Since several months hundreds of civil society organizations and social movements in the Global North as in the Global South are mobilizing to support this initiative. A number of them gathered in Geneva for a week of mobilization from 23 to 27 June. Many delegates from the Global South and representatives of the victims came to demand new binding norms to end corporate impunity. The CETIM has been strongly involved together with the Global campaign to dismantle corporate power and stop impunity. The cases of Chevron in Ecuador, Shell in Nigeria, Coca Cola in Colombia, Glencore-Xtrata in the Philippines and Oceana Gold in El Salvador, among others, have been presented to demonstrate the need for a new international instrument.

"In 60 years of oil exploitation in the Niger Delta, loca1 communities have known no rest", said Godwin Ojo, of Friends of the Earth Nigeria. "Shell has systematically violated human rights and destroyed the environment as well as the livelihoods of communities but neither international campaigns nor national laws and regulation agencies have been able to end those practices. This level of impunity demonstrate the need for a binding international instrument that forces TNCs to respect human rights."

"In 26 years of oil exploitation in the Ecuadorian amazon, Chevron has polluted more than 450'000 hectares of one of the planet's richest biodiversity regions, destroying the living and subsistence of its inhabitants" explained Pablo Fajardo, defensor and representative of the victims of Chevron in Ecuador. "And after 21 years of litigation and in spite of a sentence of the Ecuadorian justice, Chevron still refuses to pay.

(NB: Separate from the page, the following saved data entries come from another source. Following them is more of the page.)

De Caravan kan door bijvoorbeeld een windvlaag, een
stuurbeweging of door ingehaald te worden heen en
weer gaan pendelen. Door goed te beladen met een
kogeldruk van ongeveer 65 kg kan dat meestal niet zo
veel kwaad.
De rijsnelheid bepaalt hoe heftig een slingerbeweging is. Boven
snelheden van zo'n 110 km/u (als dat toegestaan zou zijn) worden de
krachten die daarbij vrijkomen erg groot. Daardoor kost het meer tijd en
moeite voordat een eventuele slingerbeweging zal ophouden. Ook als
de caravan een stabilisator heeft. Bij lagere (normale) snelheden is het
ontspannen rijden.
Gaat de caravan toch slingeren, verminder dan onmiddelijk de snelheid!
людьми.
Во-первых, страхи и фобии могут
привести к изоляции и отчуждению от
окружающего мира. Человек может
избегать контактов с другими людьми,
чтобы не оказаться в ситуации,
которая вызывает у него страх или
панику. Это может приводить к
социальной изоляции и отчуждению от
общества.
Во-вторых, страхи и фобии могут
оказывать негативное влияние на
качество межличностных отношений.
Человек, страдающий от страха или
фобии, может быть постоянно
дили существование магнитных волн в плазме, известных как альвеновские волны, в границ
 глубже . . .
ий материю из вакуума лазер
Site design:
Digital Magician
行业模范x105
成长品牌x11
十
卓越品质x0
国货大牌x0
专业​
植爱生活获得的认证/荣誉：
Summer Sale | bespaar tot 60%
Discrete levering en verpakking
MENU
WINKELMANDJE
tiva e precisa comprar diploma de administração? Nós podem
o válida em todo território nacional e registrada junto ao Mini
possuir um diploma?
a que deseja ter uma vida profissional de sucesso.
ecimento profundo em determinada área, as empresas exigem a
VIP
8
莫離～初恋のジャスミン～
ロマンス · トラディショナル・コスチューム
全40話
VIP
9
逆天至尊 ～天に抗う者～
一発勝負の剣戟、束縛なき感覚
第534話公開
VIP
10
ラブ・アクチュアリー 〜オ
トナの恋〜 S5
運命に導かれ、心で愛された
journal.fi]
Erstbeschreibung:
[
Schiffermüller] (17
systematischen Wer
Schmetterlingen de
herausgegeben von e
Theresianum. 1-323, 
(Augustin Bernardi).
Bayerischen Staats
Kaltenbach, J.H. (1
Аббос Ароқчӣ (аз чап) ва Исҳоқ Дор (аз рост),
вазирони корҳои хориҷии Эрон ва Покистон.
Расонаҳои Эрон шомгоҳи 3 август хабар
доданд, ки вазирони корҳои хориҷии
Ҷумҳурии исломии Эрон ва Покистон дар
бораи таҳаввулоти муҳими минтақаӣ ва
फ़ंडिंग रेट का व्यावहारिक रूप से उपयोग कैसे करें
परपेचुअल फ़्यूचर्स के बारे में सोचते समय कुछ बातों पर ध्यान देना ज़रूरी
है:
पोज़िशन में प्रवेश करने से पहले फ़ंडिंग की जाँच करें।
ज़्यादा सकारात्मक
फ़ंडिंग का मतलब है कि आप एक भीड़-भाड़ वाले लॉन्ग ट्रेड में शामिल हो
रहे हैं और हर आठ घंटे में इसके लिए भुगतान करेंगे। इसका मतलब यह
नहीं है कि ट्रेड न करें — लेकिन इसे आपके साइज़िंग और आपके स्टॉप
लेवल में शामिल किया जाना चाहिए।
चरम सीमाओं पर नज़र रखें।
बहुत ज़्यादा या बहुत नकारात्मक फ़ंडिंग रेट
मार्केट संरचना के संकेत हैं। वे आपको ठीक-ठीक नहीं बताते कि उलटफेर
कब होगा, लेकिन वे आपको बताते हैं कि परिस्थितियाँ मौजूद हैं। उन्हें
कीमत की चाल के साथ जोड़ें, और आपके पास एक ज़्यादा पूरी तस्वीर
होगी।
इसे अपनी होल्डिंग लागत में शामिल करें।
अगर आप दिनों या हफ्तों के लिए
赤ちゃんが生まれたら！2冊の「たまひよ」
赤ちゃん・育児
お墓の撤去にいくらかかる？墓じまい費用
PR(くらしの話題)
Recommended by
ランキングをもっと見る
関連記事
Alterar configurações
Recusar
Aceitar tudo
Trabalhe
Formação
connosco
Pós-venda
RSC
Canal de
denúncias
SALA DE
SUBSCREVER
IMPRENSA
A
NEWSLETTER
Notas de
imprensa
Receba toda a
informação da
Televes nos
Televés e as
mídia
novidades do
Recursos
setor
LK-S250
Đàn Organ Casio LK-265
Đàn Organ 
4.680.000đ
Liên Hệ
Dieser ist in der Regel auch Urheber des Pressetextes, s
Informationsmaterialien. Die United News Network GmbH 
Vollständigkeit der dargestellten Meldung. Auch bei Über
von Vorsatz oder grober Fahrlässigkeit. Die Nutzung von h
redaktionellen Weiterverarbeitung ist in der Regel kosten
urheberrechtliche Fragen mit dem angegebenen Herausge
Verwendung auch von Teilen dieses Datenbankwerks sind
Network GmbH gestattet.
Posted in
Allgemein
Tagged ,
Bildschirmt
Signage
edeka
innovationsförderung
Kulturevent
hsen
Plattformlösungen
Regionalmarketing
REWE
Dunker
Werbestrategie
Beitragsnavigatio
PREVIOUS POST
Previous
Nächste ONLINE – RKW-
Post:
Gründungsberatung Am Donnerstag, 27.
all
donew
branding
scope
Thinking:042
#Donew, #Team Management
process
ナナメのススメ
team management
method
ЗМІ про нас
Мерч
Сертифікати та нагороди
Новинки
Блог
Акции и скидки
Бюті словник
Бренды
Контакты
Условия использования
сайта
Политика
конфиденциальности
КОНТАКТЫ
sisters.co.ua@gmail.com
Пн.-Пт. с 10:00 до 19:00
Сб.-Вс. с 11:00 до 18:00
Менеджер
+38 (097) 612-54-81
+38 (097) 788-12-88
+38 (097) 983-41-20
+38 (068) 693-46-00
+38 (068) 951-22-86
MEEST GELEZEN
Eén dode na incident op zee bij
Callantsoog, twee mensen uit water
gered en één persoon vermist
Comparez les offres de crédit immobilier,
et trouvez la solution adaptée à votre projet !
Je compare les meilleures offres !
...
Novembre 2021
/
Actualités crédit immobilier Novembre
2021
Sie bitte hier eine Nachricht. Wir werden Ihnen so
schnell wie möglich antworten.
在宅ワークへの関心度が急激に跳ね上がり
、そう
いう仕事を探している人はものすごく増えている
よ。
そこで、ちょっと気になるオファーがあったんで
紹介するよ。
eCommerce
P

And in the meanwhile, the victims of its activities in Ecuador are still waiting for justice and compensation", he added. "Voluntary codes of conduct have clearly shown their limits, only a binding international instrument can end the impunity of TNCs."

"Dozens of union leaders are murdered each year in Calombia with complete impunity" said Javier Correa, president of the union Sinaltrainal in Colombia. "In the case of Sinaltrainal, 23 of our affiliates working for Coca Cola or Nestle have been murdered in the past years. And those TNCs use complex schemes of subsidiaries, subcontractors and franchises to escape justice. The Colombian justice is not doing its job and courts in the US and Switzerland, where those two TNCs have their headquarters, refuse to hear the cases", he added. "Only binding international norms will enable us to hold TNCs accountable for their crimes in Colombia".

The journey will still be long but today, and after nearly 40 years of discussions and failed attempts at the United Nations, the process is finally launched The CETIM would like to congratulate the governments of Ecuador and South Africa for their leadership, as well as all other states that voted in favor of that resolution in spite of the numerous pressures received.